» Excerpted passage
Ecosyste.ms: Awesome

An open API service indexing awesome lists of open source software.

Awesome Lists | Featured Topics | Projects

https://github.com/bzick/tokenizer

Tokenizer (lexer) for golang
https://github.com/bzick/tokenizer

golang lexer parse parser tokenizer tokenizing

Last synced: 3 months ago
JSON representation

Tokenizer (lexer) for golang

Awesome Lists containing this project

README

        

# Tokenizer

[![Build Status](https://github.com/bzick/tokenizer/actions/workflows/tokenizer.yml/badge.svg)](https://github.com/bzick/tokenizer/actions/workflows/tokenizer.yml)
[![codecov](https://codecov.io/gh/bzick/tokenizer/branch/master/graph/badge.svg?token=MFY5NWATGC)](https://codecov.io/gh/bzick/tokenizer)
[![Go Report Card](https://goreportcard.com/badge/github.com/bzick/tokenizer?rnd=2)](https://goreportcard.com/report/github.com/bzick/tokenizer)
[![GoDoc](https://godoc.org/github.com/bzick/tokenizer?status.svg)](https://godoc.org/github.com/bzick/tokenizer)

Tokenizer — parse any string, slice or infinite buffer to any tokens.

Main features:

* High performance.
* No regexp.

» Tasks
A - Which two main features does the tokenizer page list?
B - Quote the tokenizer page, beginning at the words "# Tokenizer" and ending after "to any tokens.".
C - Write what comes next in the tokenizer README, picking up after its last line.

[Spatial reasoning lines]
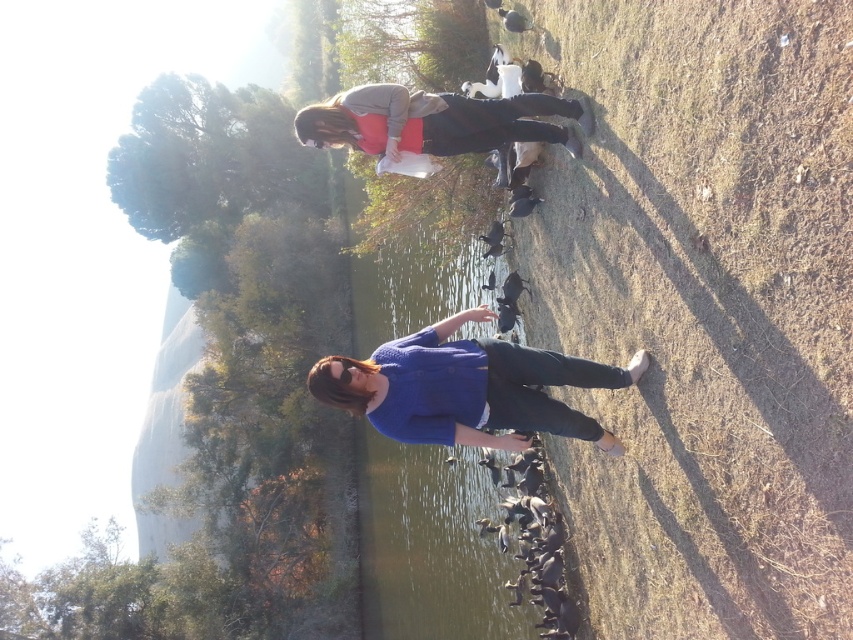
Question: Which point is closer to the camera?

Choices:
 (A) matte gray sweater at upper center
 (B) clear water at center

Answer: (B)

Question: Which of these objects is positioned farthest from the clear water at center?

Choices:
 (A) blue knitted sweater at center
 (B) matte gray sweater at upper center

Answer: (B)

Question: Is clear water at center closer to the viewer compared to matte gray sweater at upper center?

Choices:
 (A) yes
 (B) no

Answer: (A)

Question: Can you confirm if blue knitted sweater at center is positioned to the left of matte gray sweater at upper center?

Choices:
 (A) no
 (B) yes

Answer: (A)

Question: From the image, what is the correct spatial relationship of clear water at center in relation to blue knitted sweater at center?

Choices:
 (A) above
 (B) below

Answer: (B)

Question: Among these objects, which one is farthest from the camera?

Choices:
 (A) matte gray sweater at upper center
 (B) blue knitted sweater at center

Answer: (A)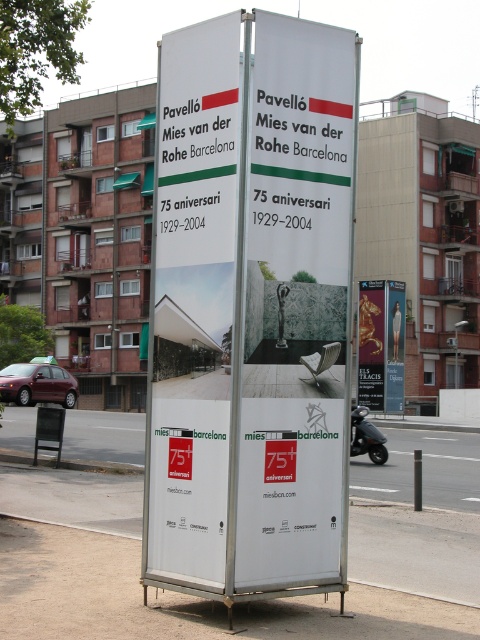
Question: Can you confirm if white paper billboard at center is positioned above metallic bus stop at lower left?

Choices:
 (A) no
 (B) yes

Answer: (B)

Question: Which is farther from the white paper billboard at center?

Choices:
 (A) gold metallic statue at center
 (B) metallic bus stop at lower left

Answer: (A)

Question: Which point appears closest to the camera in this image?

Choices:
 (A) (36, 460)
 (B) (259, 122)

Answer: (B)

Question: Is white paper billboard at center wider than gold metallic statue at center?

Choices:
 (A) yes
 (B) no

Answer: (B)

Question: Estimate the real-world distances between objects in this image. Which object is farther from the white paper billboard at center?

Choices:
 (A) gold metallic statue at center
 (B) metallic bus stop at lower left

Answer: (A)

Question: Can you confirm if white paper billboard at center is positioned above gold metallic statue at center?

Choices:
 (A) yes
 (B) no

Answer: (A)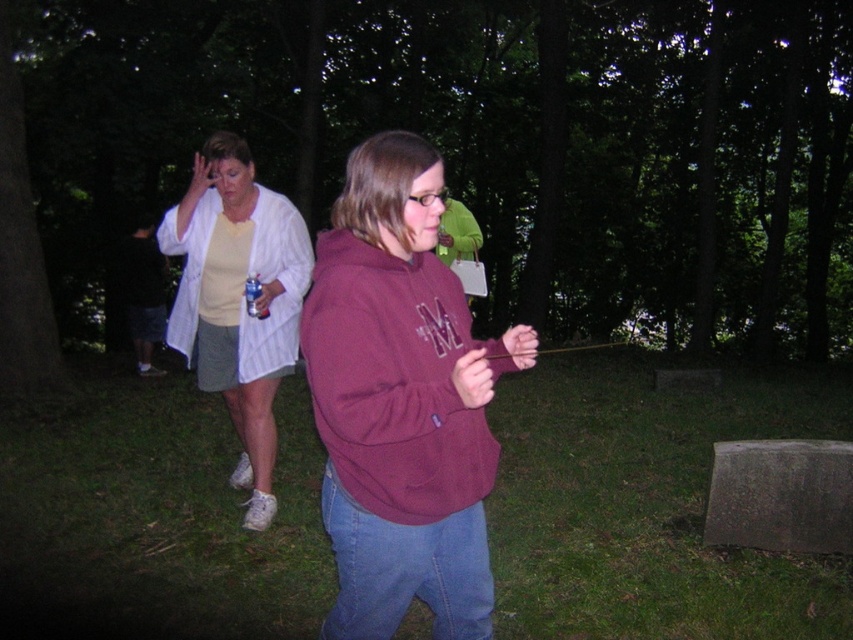
Who is more distant from viewer, (486, 604) or (138, 323)?

Positioned behind is point (138, 323).

This screenshot has height=640, width=853. What do you see at coordinates (401, 403) in the screenshot? I see `maroon hoodie at center` at bounding box center [401, 403].

This screenshot has width=853, height=640. I want to click on maroon hoodie at center, so click(401, 403).

Is light beige striped shirt at left bigger than dark gray shorts at left?

Yes.

Is light beige striped shirt at left smaller than dark gray shorts at left?

No.

Measure the distance between light beige striped shirt at left and camera.

They are 4.03 meters apart.

The image size is (853, 640). I want to click on light beige striped shirt at left, so click(238, 300).

In the scene shown: Is maroon hoodie at center in front of light beige striped shirt at left?

Yes, maroon hoodie at center is closer to the viewer.

Can you confirm if maroon hoodie at center is wider than light beige striped shirt at left?

No.

Is point (421, 442) less distant than point (270, 356)?

That is True.

Identify the location of maroon hoodie at center. (401, 403).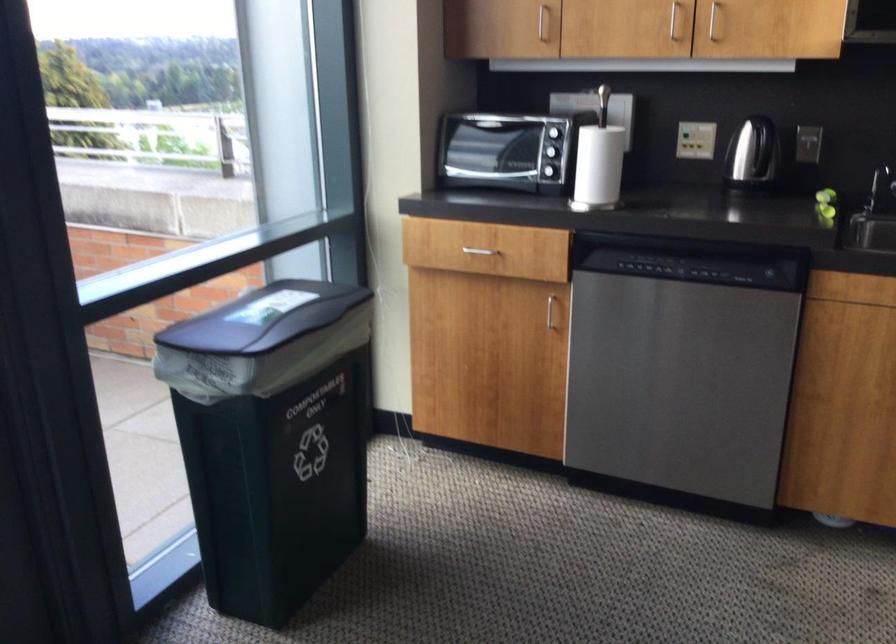
Find the location of `black trash can lid`. black trash can lid is located at coordinates coord(262,319).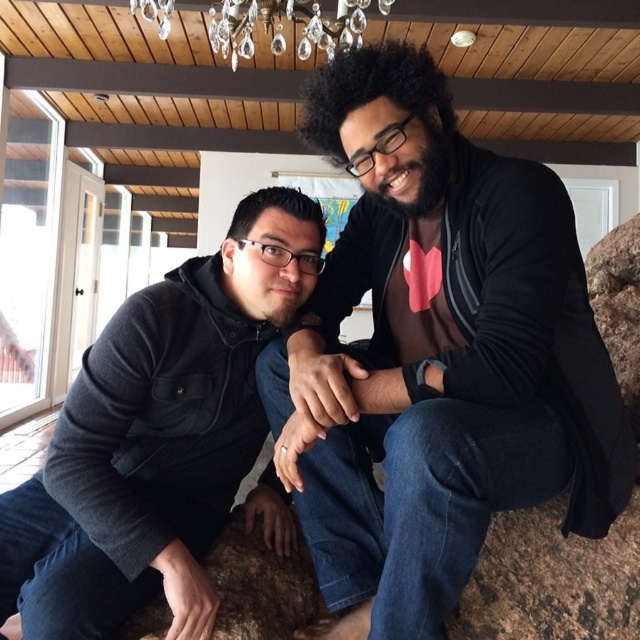
You are a photographer setting up a shoot in this room. You need to position a light stand that is 1.2 meters tall. The light stand must be placed between the black matte jacket at center and the crystal glass chandelier at upper center. Is there enough vertical space between them for the light stand?

The black matte jacket at center is below the crystal glass chandelier at upper center, so there is sufficient vertical space between them to accommodate a 1.2 meter tall light stand.

In the scene shown: You are a photographer setting up for a group photo. You see the dark gray hoodie at left and the crystal glass chandelier at upper center. Which object is closer to the left side of the frame?

The dark gray hoodie at left is positioned on the right side of the crystal glass chandelier at upper center, meaning the chandelier is closer to the left side of the frame.

You are a photographer setting up a shot of two people. You notice the black matte jacket at center and the dark gray hoodie at left. Which clothing item is positioned higher in the frame?

The black matte jacket at center is much taller as dark gray hoodie at left, so it is positioned higher in the frame.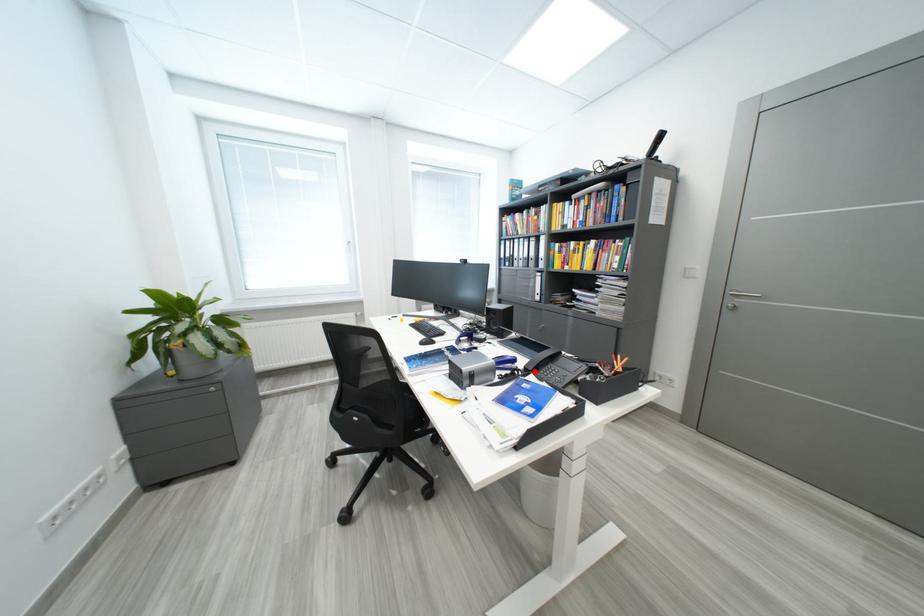
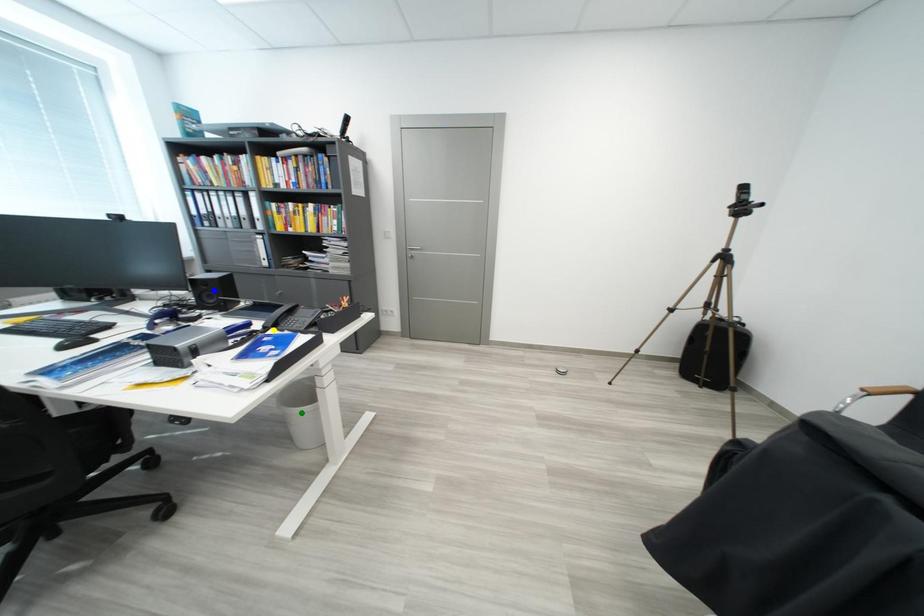
Question: I am providing you with two images of the same scene from different viewpoints. A red point is marked on the first image. You are given multiple points on the second image. In image 2, which mark is for the same physical point as the one in image 1?

Choices:
 (A) green point
 (B) yellow point
 (C) blue point

Answer: (B)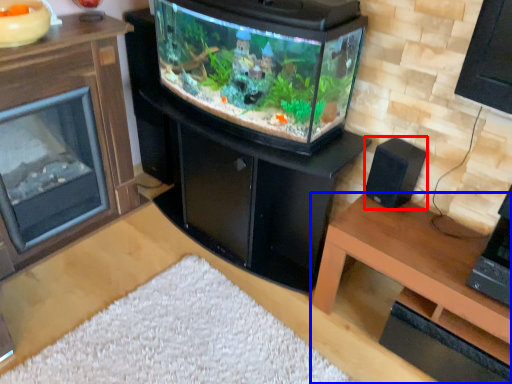
Question: Which object appears farthest to the camera in this image, speaker (highlighted by a red box) or table (highlighted by a blue box)?

Choices:
 (A) speaker
 (B) table

Answer: (A)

» Final results
A - High performance and no regexp.

B -
# Tokenizer

[![Build Status](https://github.com/bzick/tokenizer/actions/workflows/tokenizer.yml/badge.svg)](https://github.com/bzick/tokenizer/actions/workflows/tokenizer.yml)
[![codecov](https://codecov.io/gh/bzick/tokenizer/branch/master/graph/badge.svg?token=MFY5NWATGC)](https://codecov.io/gh/bzick/tokenizer)
[![Go Report Card](https://goreportcard.com/badge/github.com/bzick/tokenizer?rnd=2)](https://goreportcard.com/report/github.com/bzick/tokenizer)
[![GoDoc](https://godoc.org/github.com/bzick/tokenizer?status.svg)](https://godoc.org/github.com/bzick/tokenizer)

Tokenizer — parse any string, slice or infinite buffer to any tokens.

C -
* Provides [simple API](https://pkg.go.dev/github.com/bzick/tokenizer).
* Supports [integer](#integer-number) and [float](#float-number) numbers.
* Supports [quoted string or other "framed"](#framed-string) strings.
* Supports [injection](#injection-in-framed-string) in quoted or "framed" strings.
* Supports unicode.
* [Customization of tokens](#user-defined-tokens).
* Autodetect white space symbols.
* Parse any data syntax (xml, [json](https://github.com/bzick/tokenizer/blob/master/example_test.go), yaml), any programming language.
* Single pass through the data.
* Parses infinite incoming data and don't panic.

Use cases:
- Parsing html, xml, [json](./example_test.go), yaml and other text formats.
- Parsing huge or infinite texts.
- Parsing any programming languages.
- Parsing templates.
- Parsing formulas.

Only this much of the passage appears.